The key manager can only be accessed from the intranet. The key manager cannot be accessed from the intranet within the organization
Program Process¶
The scheme process is divided into node initial configuration and node safe operation。
node initial configuration¶
Before starting a node, you must configure a dataKey for the node
Important
After the node is generated and before starting, you must decide whether to use disk encryption. Once the node is configured successfully and started normally, it will not be able to switch states。
(1) The administrator defines the dataKey of the node, sends the dataKey to the Key Manager, and obtains the cipherDataKey from the Key Manager。
(2) Configure cipherDataKey to the configuration file of the node
(3) Start node
node security operation¶
When the node is started, the key manager is used to obtain the dataKey for local data access。

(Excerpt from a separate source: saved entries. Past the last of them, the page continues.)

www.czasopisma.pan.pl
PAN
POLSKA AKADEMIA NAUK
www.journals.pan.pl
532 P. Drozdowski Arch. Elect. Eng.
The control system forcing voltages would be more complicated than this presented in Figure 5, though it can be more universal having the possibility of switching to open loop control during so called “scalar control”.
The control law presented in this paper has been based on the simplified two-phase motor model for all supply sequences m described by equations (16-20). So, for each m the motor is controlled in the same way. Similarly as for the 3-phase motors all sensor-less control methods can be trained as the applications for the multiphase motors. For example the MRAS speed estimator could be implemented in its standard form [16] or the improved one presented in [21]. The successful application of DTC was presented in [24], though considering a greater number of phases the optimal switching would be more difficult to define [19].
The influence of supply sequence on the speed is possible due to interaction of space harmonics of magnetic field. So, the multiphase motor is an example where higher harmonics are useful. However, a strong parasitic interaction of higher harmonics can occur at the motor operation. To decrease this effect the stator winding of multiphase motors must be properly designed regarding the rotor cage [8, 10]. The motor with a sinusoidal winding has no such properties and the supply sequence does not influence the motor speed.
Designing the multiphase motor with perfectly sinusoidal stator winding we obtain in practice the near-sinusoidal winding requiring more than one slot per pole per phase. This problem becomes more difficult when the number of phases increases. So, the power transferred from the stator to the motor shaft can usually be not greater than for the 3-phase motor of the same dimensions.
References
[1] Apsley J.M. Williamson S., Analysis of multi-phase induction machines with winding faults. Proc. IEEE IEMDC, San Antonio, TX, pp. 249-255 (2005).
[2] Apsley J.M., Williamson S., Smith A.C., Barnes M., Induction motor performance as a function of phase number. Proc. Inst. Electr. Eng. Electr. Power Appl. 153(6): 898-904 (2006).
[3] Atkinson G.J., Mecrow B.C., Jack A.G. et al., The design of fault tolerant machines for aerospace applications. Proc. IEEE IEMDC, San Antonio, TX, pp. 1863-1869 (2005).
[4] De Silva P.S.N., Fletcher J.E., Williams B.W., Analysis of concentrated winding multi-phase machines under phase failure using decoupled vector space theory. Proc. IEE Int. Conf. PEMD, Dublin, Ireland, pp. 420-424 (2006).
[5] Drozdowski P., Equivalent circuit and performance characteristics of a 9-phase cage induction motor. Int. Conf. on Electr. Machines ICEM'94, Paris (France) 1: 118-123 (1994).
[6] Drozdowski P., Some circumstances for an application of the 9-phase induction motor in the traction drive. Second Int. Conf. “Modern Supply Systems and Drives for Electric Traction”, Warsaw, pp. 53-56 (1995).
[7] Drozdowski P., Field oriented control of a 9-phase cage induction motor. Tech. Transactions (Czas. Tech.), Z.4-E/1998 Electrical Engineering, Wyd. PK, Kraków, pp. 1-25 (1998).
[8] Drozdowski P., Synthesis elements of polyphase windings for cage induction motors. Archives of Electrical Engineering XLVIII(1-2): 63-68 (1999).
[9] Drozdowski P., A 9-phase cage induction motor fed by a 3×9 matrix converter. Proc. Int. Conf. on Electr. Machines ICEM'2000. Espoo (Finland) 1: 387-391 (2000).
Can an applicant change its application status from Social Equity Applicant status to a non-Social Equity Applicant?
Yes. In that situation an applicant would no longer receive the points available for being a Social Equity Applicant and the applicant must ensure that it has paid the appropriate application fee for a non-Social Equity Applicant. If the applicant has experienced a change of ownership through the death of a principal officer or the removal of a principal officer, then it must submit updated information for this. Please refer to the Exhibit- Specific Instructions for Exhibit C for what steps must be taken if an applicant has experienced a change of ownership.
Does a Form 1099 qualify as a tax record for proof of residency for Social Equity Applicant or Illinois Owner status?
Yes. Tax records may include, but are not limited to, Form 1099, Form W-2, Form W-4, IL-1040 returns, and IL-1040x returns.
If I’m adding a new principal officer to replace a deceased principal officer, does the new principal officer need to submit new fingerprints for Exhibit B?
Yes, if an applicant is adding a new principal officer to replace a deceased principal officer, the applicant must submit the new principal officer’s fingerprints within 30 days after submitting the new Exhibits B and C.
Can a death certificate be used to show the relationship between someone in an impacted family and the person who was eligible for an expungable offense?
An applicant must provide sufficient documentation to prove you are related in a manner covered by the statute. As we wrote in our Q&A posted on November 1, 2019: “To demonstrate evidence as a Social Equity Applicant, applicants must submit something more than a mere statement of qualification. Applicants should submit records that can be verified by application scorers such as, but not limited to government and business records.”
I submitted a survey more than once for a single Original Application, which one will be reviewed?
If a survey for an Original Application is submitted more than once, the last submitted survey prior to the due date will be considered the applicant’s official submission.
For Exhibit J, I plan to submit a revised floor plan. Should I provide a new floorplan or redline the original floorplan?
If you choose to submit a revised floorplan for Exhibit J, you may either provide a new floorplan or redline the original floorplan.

(1) The node starts, reads cipherDataKey from the configuration file, and sends it to the Key Manager。
(2) The key manager receives the cipherDataKey and decrypts the cipherDataKey with the superKey. If the decryption is successful, the decrypted dataKey is returned to the node。
(3) The node gets the dataKey and uses the dataKey to interact with the local data (Encrypted Space)。Decrypt the data read from Encrypted Space with the dataKey to obtain the real data。The data to be written to the Encrypted Space is encrypted with the dataKey and then written to the。
Why you can protect data?¶
When the hard disk of a node is accidentally taken outside the intranet environment, the data is not leaked。
(1) When the node is started outside the intranet, the Key Manager cannot be connected. Although there is a cipherDataKey, the dataKey cannot be obtained。
(2) Do not start the node, directly operate on the local data of the node, because the dataKey cannot be obtained, the Encrypted Space cannot be decrypted, and the sensitive data cannot be obtained。
Specific use of disk encryption, can refer to:
Storage Security¶
The Air and Pro versions of the storage system use the back-end database RocksDB, which is a high-performance Key-Value database。Design a perfect persistence mechanism, while ensuring performance and security, can be a good support range query。TiKV database for Max version。Both have high reliability and can cope with abnormal scenarios such as node power outages, restarts, and network fluctuations. After abnormal scenarios are restored, data can be read and written normally。